With the vast sums of money invested into large projects like the Eurotunnel (approximately £9.5bn), it amazes observers that important information (i.e. the affect of the cold weather) would not be considered beforehand. However, this situation is fairly common in projects that use groundbreaking technologies in extreme environments. These types of projects occur under conditions of uncertainty and great risk. It is common for these projects to experience unexpected ‘hiccups.’ The best case scenario in these types of projects is to plan as to avoid life threatening catastrophes and to have contingencies plans in case of emergencies.2. How could the decision-making process have helped in both the response to the crisis situation and in preventing it from happening?

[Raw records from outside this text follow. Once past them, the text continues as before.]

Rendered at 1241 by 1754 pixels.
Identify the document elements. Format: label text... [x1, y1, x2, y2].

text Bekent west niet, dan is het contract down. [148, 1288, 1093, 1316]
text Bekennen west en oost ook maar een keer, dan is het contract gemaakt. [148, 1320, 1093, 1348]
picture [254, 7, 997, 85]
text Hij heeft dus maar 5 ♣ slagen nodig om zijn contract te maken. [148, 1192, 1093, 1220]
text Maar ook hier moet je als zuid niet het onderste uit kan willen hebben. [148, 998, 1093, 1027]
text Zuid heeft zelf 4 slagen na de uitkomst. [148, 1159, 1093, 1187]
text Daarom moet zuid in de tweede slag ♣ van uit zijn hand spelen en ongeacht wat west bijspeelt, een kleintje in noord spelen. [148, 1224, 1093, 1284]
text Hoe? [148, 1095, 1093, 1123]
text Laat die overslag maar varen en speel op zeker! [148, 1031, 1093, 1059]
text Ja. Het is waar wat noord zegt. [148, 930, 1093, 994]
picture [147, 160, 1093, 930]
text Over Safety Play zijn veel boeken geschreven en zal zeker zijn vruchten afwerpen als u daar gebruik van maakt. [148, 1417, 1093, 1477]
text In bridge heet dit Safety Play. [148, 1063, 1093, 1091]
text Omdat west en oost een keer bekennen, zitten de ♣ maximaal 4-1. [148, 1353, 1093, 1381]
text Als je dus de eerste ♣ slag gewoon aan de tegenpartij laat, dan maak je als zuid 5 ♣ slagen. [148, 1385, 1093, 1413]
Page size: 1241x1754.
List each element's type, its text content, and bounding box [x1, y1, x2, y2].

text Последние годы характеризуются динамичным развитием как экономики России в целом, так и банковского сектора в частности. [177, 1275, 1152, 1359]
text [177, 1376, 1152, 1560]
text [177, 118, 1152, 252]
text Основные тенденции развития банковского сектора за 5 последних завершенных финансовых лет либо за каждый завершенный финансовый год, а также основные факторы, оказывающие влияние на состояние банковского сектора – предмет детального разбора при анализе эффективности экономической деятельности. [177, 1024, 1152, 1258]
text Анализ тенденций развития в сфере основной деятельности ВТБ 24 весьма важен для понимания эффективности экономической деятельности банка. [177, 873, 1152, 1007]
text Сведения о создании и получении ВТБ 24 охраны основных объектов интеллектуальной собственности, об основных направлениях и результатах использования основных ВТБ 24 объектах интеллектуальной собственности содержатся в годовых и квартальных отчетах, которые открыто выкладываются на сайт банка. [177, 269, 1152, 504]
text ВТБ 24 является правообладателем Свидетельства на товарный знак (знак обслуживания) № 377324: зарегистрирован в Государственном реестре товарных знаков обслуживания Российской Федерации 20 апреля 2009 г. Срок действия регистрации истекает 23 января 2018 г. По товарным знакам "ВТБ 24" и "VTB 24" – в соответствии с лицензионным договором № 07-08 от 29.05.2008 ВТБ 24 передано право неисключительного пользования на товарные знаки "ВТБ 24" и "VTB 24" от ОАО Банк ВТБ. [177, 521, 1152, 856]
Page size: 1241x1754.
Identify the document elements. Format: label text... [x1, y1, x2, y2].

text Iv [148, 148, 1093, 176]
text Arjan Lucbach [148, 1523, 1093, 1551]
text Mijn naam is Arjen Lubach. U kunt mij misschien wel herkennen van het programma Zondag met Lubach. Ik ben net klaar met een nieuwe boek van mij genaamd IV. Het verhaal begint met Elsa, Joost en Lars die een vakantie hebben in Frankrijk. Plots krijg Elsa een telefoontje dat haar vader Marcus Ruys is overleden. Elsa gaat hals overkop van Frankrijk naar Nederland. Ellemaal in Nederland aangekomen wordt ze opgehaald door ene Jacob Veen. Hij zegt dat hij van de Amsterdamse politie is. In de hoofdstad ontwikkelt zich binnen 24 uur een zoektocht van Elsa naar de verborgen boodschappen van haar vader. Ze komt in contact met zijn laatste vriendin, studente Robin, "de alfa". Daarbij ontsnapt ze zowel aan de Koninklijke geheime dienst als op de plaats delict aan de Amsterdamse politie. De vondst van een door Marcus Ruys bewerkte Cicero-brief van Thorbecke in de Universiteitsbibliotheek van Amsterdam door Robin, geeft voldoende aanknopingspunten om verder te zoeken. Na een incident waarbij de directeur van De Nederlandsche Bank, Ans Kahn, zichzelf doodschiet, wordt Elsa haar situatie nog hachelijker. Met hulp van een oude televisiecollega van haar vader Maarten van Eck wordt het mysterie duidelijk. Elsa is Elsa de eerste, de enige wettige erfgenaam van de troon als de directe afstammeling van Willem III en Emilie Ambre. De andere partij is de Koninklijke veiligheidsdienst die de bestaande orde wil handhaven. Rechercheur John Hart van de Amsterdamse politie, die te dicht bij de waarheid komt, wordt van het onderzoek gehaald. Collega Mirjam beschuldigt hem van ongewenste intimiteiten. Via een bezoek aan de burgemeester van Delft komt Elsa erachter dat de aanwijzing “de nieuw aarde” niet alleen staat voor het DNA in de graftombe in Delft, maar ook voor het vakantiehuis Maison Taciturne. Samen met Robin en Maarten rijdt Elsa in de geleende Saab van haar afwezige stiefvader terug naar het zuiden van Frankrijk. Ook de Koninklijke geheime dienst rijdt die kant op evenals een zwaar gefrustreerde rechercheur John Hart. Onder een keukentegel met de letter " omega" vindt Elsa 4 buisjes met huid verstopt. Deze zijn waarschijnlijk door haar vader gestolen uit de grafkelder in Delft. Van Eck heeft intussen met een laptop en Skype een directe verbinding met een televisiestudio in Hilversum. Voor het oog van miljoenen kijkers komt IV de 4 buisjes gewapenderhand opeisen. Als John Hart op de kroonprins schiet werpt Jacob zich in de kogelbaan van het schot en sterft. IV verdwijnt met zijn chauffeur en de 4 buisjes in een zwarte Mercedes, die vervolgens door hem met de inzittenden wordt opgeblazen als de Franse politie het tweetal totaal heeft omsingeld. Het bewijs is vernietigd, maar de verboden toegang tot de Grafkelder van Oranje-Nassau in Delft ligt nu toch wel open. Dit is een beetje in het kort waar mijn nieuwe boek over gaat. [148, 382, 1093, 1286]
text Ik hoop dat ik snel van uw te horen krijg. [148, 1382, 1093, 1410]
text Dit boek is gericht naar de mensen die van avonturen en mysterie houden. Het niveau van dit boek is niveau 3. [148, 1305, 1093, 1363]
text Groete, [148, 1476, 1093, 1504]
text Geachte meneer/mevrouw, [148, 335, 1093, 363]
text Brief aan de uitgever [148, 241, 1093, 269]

Better planning is always suggested after the fact. Consideration of the effects of extreme weather could have been made part of the testing of the train and track equipment before it was put into use. While the situation was developing, emergency plans should have been in place to deal with a possible breakdown and better communication equipment made available. Eurostar should have been clued into possible problems when other forms of transportation broke down during the extreme weather. It is important to note that Eurostar did take the necessary actions after the incident to correct communication problems and retrofit train equipment.3. Could procedures, policies, and rules play any role in future crisis situations like this one? If so, how? If not, why not?
Students may not be aware that most companies have plans for dealing with emergencies. Airlines are a good example of firms that practice risk management. These firms develop contingency plans for minor and worse case scenarios. Employees are trained in how to handle emergencies and backup/emergency equipment is distributed throughout the organization. However, unexpected emergencies are by their very nature difficult to plan for. It is almost impossible to plan for every emergency. For example, after the first space shuttle disaster, NASA grounded the entire program and put together a small army of engineers and scientists to mitigate risk to the crew. Unfortunately, the shuttle program by nature is risky and again suffered the loss of another ship and crew.4. What could other organizations learn from this incident?
As the adage goes, ‘accidents happen.’ Learning from mistakes and the actions that a company takes during an event like this is what’s important. Ask students if they have experienced a similar situation. Students may be able to relate to being stuck in a plane on a runway or in a hotel when services were down. How did the company respond?